Our Key Principles

Our Key Principles

Investing

To invest is to purchase rights in an asset with the goal of achieving future benefit and growing wealth over time. In the context of the stock market, investing means buying into great companies under favorable terms so you can share in their long-term success. Doing this well requires understanding the business, its value, and the price you're paying.

Diversification

Diversification is one of the most misunderstood concepts in investing. It's often thought to mean spreading your investment dollars across the entire investment universe—different asset classes, industries, and geographic regions—to reduce overall risk and volatility by minimizing the impact of any single investment's performance.

To accomplish this, many investors rely on mutual funds or multiple portfolio managers, assuming that more equals better. But this can easily lead to over-diversification, where your investments are so broadly spread that your returns become diluted without significantly reducing risk. The result is often lower overall performance.

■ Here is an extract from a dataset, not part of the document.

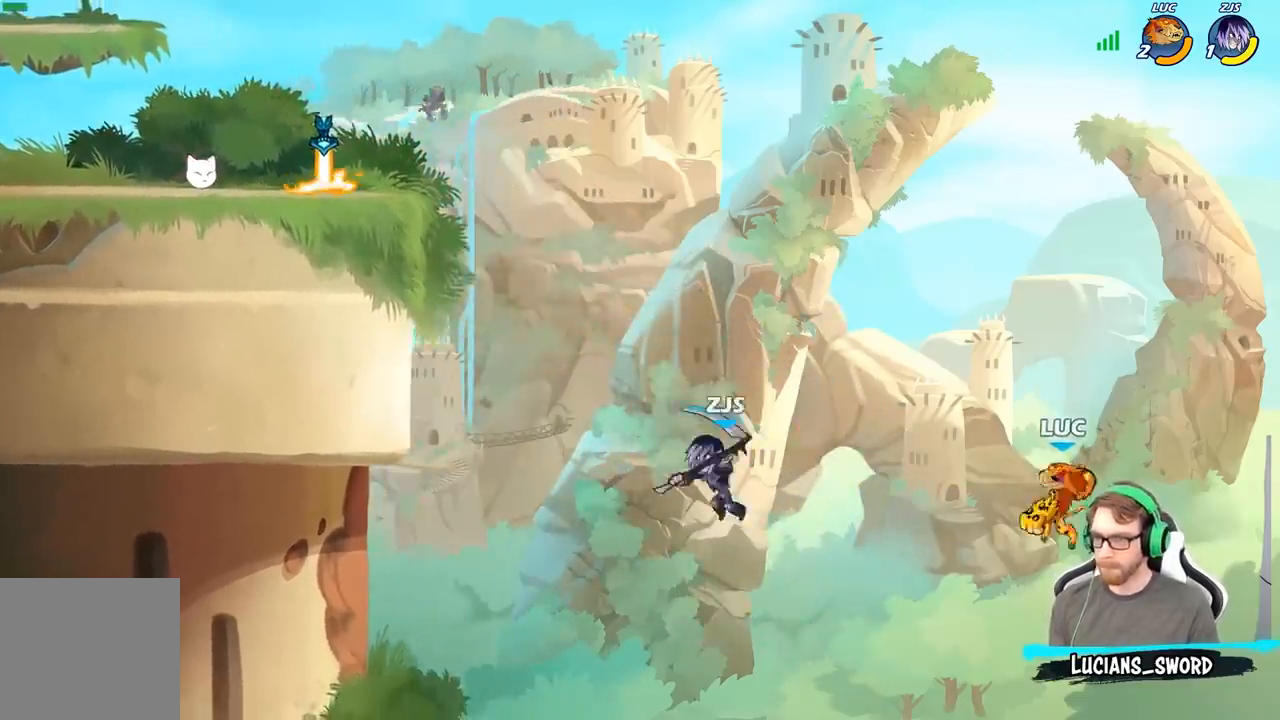
{"buttons": [], "left_stick": "left", "right_stick": "center", "events": [[17, "X", "up"]]}
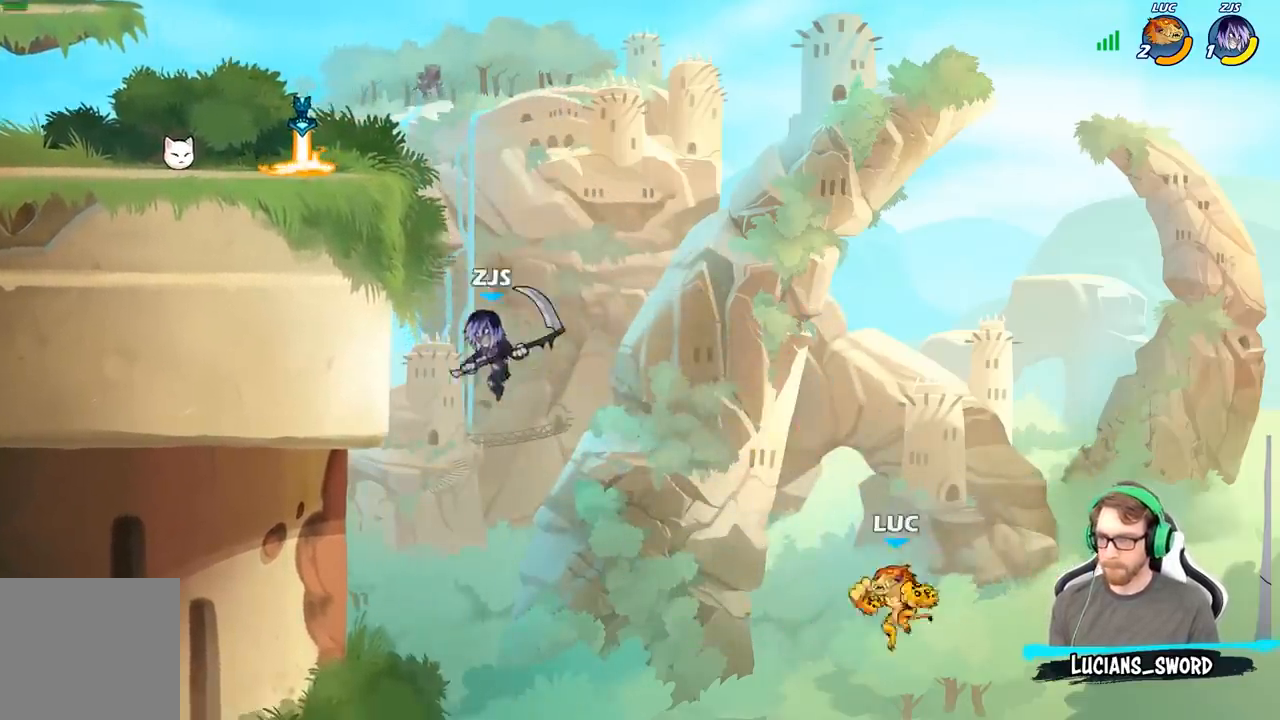
{"buttons": [], "left_stick": "right", "right_stick": "center", "events": [[33, "A", "down"], [67, "left_stick", "up-left"], [133, "B", "down"], [167, "A", "up"], [267, "left_stick", "up-right"], [283, "B", "up"], [333, "left_stick", "right"]]}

The key to effective diversification lies in understanding the correlation between investments. Correlation is a statistical measure of how two investment prices move in relation to one another.

For example, imagine purchasing two large-cap equity mutual funds. Each fund may hold hundreds of U.S. companies. But you don't directly own those companies—you own a proportional share of each fund's average performance, net of fees. In reality, you hold just two investments, and they likely derive their performance in similar ways. Because both funds are invested in large U.S. companies, they tend to react to market events in the same way. These two investments are highly correlated, meaning they're likely to rise and fall together.

Price

Price dictates what kind of deal you get. We hate inflation because it drives prices up. We dislike markups, middlemen and excessive profit margins. What we want is low cost, and quality at an affordable price.

Now imagine walking into the grocery store and feeling excited that your favorite cut of meat is up 20 percent this year. That would be absurd. Yet this is how many people approach investing. If the price is up, they assume it must be good. If it is down, they think it must be bad.

The stock market is simply a store where you go to buy things. Sometimes prices are high. Sometimes they are low. And sometimes, there are excellent deals.

Value

Value is the estimated monetary worth of something. When you apply for a mortgage, banks don’t require an appraisal because they care whether you're getting a good deal. You can buy a house for any price you and the seller agree to. Regardless of what you pay, the bank wants to know what the house is worth so they can determine whether they’ll be able to recover the money if you stop making payments.

For the value to change, something material and specific to the asset being valued must occur.

Business

A blind spot is an area where a person’s view is obstructed. In investing, this often shows up in the irony that many who give advice on how to grow a business have never actually built or run one themselves. Culture, leadership, and strategy are some of the most important factors when considering a company’s future.

It doesn’t matter how the numbers look or what you think the future of the market holds if the business is unable to execute effectively. Conversely, a company may appear to be struggling just before new leadership steps in, implements a new strategy, and changes the culture—staging a legendary comeback.

Understanding these factors is crucial when evaluating where a company’s value is likely headed.